New Postcards & Importance of Blocking

Here are a few of the postcards I have been experimenting with lately. They are all a small "window" snapshot of another larger drawing from a Dover copywrite free coloring book. I made a window in a piece of cardstock and moved the window around the coloring book page until I found an image that appealed to me. Then I traced the image onto tracing paper, scanned it, enlarged it to 4.5x6.5" and then traced the enlargement onto white muslin with a pigma pen after I had applied fusible web to the back of the muslin. The fusible web made the muslin stable enough to draw on.

The entire piece is fused to Peltex. The color is all from colored pencil. I brushed textile medium over the color and let it dry, then added thread painting on a few of them. Then I applied a piece of muslin to the back of the card using fusible web, trimmed the card to 4x6" and finished the edges with a satin stitch.

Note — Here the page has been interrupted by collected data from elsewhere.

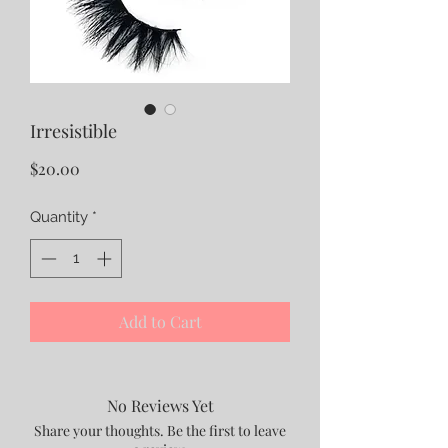
Irresistible
Price
$20.00
Quantity
*
Add to Cart
No Reviews Yet
Share your thoughts. Be the first to leave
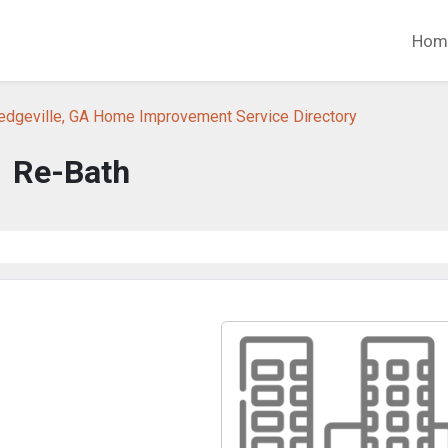
Hom
ledgeville, GA Home Improvement Service Directory
Re-Bath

I'll post a few more in the future.
The Importance of Blocking a Quilt
I was asked a question about the importance of blocking a quilt for the long-run. In all honesty, I don't know if blocking prolongs the life of a quilt. I personally only block quilts that are wall-hangings or show quilts. That is because they will hang flat and straight and just look better. A blocked quilt will remain square and flat until it gets wet again. If you wet your quilt for any reason, you'll have to reblock it to get it flat and square once again.
With show quilts it's almost a must. Judges will check that your quilt hangs straight and true and lies flat on a table. Unless your piecing is perfect, your quilt top perfectly square, and your quilting even throughout the quilt, most likely it won't lie flat or hang straight.
Judges also look for "square". You have to trim your quilt so that it has perfectly square corners and that when the edges are pulled together to the center of the quilt, they match up perfectly. That is hard to do unless you block the quilt first. If you don't block, when you trim the quilt to square it up, you'll either trim off too much of your design and it looks "wonky" or your edges won't match up perfectly. Blocking will make the design square up nicely.
Another benefit of blocking is that the binding goes on easier and looks smoother. You can get those perfect mitered corners a lot easier if the quilt is blocked.
So in summary, if you are entering your quilt in a show - block it. If you are making a wall-hanging - block it. If you are making a quilt to use on a bed or for a child to drag around the house - don't worry about blocking.